Cluster Information:

                    Name: nats_cluster
                  Leader: nats2
                 Replica: nats0, current, seen 78ms ago
                 Replica: nats1, current, seen 78ms ago

State:

  Last Delivered Message: Consumer sequence: 33,008,777 Stream sequence: 65,277,151
    Acknowledgment Floor: Consumer sequence: 33,008,777 Stream sequence: 65,277,151
        Outstanding Acks: 0 out of maximum 1,000
    Redelivered Messages: 0
    Unprocessed Messages: 0
           Waiting Pulls: 0 of maximum 512

Thank you!

neilalexander commented 3 months ago

Is the publishing rate more stable on 2.10.18?

kozlovic commented 3 months ago

@yuzhou-nj I am not dismissing that you report a difference in consumer rate between several versions, but saying that the consumer rate is affected, especially when publishing is no surprise. You are adding extra load to the server, especially that you are using the bench tool that does not use JetStream and sends NATS messages as fast as it can.

yuzhou-nj commented 3 months ago

When there are a large number of messages in the stream, just reading and acknowledging the messages, even if no new messages are being inserted, this issue still exists. It seems that because the stream was deleting a large number of messages at that time, the client was unable to read the messages or the number of messages read decreased

yuzhou-nj commented 3 months ago

Is the publishing rate more stable on 2.10.18?

The speed of reading messages is unstable, not publish. I also tried nats-server v2.10.18, and the issue still exists; however, versions v2.10.5 to v2.10.14 do not have this problem.
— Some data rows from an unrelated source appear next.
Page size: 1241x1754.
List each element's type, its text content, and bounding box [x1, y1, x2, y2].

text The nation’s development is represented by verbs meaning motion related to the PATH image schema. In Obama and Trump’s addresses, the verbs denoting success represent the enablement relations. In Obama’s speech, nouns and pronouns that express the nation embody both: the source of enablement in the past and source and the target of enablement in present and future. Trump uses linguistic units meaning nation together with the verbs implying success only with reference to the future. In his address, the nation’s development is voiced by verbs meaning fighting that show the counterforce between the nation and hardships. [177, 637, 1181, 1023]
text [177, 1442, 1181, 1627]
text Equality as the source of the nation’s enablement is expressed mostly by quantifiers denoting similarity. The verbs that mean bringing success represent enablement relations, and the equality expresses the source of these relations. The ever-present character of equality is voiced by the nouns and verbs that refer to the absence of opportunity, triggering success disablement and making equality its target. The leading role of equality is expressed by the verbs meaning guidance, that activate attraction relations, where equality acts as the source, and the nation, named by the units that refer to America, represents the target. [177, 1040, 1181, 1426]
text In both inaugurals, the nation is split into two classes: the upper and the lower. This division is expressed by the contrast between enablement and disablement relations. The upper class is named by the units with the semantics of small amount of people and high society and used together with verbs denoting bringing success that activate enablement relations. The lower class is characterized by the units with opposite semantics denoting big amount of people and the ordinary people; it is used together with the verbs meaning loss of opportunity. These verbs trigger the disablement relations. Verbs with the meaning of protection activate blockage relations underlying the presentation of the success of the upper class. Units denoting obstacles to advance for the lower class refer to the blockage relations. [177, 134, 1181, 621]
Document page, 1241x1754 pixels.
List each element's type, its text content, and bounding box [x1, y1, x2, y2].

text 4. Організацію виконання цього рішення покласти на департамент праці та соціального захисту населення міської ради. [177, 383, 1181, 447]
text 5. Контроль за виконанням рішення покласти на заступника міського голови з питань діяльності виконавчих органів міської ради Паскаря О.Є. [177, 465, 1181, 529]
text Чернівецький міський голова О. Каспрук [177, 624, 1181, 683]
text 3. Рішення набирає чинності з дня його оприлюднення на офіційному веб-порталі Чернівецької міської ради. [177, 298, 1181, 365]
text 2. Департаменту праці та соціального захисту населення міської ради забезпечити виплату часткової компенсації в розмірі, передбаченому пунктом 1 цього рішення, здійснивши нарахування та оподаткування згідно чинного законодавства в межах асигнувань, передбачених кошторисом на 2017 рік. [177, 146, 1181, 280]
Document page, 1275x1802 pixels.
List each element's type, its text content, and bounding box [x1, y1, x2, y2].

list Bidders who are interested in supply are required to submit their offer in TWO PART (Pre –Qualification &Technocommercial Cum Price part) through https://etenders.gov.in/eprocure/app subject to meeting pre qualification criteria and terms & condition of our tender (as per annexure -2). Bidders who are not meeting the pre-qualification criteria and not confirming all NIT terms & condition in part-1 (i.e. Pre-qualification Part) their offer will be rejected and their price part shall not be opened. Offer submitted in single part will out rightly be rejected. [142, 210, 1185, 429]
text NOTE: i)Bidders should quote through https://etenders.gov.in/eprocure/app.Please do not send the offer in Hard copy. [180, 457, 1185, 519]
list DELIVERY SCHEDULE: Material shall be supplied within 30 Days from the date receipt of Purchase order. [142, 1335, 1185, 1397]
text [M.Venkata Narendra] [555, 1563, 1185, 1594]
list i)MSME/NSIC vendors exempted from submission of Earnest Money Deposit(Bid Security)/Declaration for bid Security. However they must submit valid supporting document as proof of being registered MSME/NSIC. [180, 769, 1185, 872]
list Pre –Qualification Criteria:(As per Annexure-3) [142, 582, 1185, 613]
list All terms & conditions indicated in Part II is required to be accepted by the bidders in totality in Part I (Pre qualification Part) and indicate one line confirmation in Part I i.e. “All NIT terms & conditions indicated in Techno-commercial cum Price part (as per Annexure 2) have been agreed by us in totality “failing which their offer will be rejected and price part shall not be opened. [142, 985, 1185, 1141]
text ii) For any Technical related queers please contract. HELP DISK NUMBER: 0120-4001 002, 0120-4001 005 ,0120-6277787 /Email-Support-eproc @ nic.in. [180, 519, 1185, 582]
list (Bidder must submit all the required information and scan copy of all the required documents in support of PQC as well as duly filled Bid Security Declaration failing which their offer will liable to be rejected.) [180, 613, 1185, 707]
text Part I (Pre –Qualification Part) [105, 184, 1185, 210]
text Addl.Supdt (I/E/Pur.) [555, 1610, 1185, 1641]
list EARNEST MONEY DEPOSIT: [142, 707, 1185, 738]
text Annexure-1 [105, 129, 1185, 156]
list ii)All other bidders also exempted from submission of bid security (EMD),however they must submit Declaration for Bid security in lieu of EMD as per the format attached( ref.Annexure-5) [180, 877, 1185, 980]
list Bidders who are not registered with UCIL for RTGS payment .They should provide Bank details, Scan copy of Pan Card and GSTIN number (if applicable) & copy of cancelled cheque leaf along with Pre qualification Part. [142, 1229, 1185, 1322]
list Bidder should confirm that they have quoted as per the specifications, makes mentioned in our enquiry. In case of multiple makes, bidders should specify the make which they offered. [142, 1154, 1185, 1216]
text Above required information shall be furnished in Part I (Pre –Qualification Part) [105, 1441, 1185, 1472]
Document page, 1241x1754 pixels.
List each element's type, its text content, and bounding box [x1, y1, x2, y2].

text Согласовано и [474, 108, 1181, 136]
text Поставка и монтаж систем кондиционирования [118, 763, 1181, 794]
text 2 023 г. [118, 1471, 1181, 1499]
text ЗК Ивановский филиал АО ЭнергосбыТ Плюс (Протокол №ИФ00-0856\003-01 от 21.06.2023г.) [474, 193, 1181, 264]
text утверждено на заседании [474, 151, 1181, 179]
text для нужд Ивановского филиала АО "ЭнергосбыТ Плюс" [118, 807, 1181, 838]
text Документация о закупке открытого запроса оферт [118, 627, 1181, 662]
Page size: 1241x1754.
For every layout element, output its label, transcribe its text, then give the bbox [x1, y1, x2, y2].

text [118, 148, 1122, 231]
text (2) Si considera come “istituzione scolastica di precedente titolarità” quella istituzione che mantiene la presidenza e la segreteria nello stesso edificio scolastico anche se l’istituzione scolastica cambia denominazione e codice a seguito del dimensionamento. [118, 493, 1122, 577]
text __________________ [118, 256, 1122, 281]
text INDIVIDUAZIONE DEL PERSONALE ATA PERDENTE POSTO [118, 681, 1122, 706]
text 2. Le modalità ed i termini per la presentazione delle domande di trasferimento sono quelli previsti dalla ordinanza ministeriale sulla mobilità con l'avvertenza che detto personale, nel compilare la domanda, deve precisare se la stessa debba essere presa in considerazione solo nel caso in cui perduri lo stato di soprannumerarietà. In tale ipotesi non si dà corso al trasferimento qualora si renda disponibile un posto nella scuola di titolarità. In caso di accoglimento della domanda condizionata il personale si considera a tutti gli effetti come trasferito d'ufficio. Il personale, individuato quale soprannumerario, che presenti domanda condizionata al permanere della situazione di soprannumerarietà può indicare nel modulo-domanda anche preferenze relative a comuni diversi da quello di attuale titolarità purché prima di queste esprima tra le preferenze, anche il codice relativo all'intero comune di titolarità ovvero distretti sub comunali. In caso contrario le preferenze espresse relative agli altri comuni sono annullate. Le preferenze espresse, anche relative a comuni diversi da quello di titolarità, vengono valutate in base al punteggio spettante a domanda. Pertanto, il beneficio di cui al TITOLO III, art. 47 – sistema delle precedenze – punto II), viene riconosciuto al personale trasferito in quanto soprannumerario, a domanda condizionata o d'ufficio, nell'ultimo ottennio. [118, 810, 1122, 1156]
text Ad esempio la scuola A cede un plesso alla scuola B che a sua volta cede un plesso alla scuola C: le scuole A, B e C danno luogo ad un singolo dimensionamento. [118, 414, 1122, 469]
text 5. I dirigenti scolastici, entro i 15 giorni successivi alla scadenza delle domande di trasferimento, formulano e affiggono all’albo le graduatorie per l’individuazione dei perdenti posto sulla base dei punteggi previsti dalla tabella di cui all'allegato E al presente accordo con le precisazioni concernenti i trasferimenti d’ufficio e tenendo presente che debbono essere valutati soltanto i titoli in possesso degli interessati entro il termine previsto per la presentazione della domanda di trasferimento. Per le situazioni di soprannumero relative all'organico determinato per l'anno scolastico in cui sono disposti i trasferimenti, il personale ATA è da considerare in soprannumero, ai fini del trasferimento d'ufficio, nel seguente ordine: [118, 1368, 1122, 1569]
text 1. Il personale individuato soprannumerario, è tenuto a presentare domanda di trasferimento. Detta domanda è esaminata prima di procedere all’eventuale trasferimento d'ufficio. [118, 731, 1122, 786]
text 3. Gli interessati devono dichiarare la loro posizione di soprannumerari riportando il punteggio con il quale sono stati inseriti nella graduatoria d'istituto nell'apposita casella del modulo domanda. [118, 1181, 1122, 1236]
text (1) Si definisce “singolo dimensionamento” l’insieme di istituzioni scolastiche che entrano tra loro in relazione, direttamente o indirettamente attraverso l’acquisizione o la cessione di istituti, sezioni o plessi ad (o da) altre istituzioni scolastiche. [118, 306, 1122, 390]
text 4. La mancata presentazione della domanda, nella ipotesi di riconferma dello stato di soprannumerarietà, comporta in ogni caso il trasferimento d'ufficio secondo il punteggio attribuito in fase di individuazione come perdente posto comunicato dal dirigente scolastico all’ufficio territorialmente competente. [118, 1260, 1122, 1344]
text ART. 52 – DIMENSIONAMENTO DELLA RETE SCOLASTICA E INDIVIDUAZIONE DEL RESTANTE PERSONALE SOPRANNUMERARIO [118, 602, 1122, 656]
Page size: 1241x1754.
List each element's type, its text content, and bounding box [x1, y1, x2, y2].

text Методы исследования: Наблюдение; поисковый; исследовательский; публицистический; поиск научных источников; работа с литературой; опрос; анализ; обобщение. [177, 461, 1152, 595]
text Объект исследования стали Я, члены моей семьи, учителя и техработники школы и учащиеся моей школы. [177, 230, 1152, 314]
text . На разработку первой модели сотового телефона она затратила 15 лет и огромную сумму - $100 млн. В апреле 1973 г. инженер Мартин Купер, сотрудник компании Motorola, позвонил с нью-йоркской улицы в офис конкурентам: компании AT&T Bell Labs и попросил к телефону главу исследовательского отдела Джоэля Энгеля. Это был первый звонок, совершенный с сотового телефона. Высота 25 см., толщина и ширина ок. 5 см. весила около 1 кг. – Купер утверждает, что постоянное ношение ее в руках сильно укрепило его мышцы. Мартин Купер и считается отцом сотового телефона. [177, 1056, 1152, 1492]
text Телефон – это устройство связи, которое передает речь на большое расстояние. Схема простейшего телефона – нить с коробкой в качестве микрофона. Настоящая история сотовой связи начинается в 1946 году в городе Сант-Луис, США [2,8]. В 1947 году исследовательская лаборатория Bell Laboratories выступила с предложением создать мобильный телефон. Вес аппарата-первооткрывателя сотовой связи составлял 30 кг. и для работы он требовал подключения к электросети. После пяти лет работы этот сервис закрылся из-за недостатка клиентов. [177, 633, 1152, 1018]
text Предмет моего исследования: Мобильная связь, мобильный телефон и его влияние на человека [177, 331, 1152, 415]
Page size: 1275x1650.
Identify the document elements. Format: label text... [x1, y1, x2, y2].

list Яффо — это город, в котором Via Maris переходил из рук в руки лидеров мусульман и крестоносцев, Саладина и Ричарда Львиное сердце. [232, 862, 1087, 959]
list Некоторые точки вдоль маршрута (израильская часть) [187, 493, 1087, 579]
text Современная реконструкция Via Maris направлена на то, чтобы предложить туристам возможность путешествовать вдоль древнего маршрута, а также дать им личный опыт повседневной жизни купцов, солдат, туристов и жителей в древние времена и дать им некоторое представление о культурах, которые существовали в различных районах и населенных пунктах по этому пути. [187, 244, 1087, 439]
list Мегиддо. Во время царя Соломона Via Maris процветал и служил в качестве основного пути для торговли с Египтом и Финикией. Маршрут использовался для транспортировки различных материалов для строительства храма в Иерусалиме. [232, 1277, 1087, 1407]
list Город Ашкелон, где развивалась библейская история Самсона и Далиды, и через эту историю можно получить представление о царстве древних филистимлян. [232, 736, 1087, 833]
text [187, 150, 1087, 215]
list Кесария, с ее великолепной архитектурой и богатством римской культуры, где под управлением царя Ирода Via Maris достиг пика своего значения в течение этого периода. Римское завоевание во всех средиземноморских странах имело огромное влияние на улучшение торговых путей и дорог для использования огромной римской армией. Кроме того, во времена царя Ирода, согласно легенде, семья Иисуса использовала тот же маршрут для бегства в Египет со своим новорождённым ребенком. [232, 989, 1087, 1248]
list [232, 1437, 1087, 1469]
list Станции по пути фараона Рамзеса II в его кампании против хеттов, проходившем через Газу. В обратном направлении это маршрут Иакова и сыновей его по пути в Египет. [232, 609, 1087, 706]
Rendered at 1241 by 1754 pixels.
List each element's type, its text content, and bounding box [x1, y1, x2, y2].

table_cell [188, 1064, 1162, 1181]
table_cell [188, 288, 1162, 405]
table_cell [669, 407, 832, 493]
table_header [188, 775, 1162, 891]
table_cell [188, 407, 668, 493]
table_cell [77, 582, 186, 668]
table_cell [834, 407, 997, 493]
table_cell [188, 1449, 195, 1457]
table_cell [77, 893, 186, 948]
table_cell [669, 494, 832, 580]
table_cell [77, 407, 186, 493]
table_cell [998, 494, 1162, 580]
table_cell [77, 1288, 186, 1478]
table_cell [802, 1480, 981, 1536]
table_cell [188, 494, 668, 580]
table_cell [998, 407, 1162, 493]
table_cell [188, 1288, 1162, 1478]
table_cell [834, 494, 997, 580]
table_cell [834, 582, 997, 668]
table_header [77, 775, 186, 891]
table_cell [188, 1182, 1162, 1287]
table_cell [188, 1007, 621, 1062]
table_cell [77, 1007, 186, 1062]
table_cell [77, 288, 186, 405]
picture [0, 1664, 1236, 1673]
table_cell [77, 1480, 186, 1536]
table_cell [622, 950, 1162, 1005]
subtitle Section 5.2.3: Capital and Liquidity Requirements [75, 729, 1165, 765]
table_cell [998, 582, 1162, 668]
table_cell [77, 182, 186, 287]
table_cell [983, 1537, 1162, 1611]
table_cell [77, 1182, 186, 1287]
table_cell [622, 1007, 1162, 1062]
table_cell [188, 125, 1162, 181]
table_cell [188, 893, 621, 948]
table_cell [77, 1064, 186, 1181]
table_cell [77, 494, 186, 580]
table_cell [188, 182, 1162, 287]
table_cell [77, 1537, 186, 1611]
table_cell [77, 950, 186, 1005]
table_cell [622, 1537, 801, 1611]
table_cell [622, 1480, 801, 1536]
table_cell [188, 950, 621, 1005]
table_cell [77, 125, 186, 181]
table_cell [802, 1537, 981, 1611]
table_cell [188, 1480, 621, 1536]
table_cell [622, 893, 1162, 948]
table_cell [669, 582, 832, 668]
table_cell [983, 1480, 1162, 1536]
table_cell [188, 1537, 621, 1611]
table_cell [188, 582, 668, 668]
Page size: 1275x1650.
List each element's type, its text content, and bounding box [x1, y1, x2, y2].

jnmoyne commented 3 months ago

Note that you should not publish to JetStream with nats bench unless using the --js flag as well (otherwise you are doing Core NATS publications, which could potentially overwhelm the nats-server in charge of persisting the messages for that stream).

kozlovic commented 3 months ago

@yuzhou-nj I wonder if this issue is similar to https://github.com/nats-io/nats-server/issues/5702. I have investigated and reported my findings to rest of the eng team.

kozlovic commented 3 months ago

@yuzhou-nj You may want to re-run your tests with a build of the nats-server that contains https://github.com/nats-io/nats-server/pull/5719, which should be available in the nightly tonight (PST).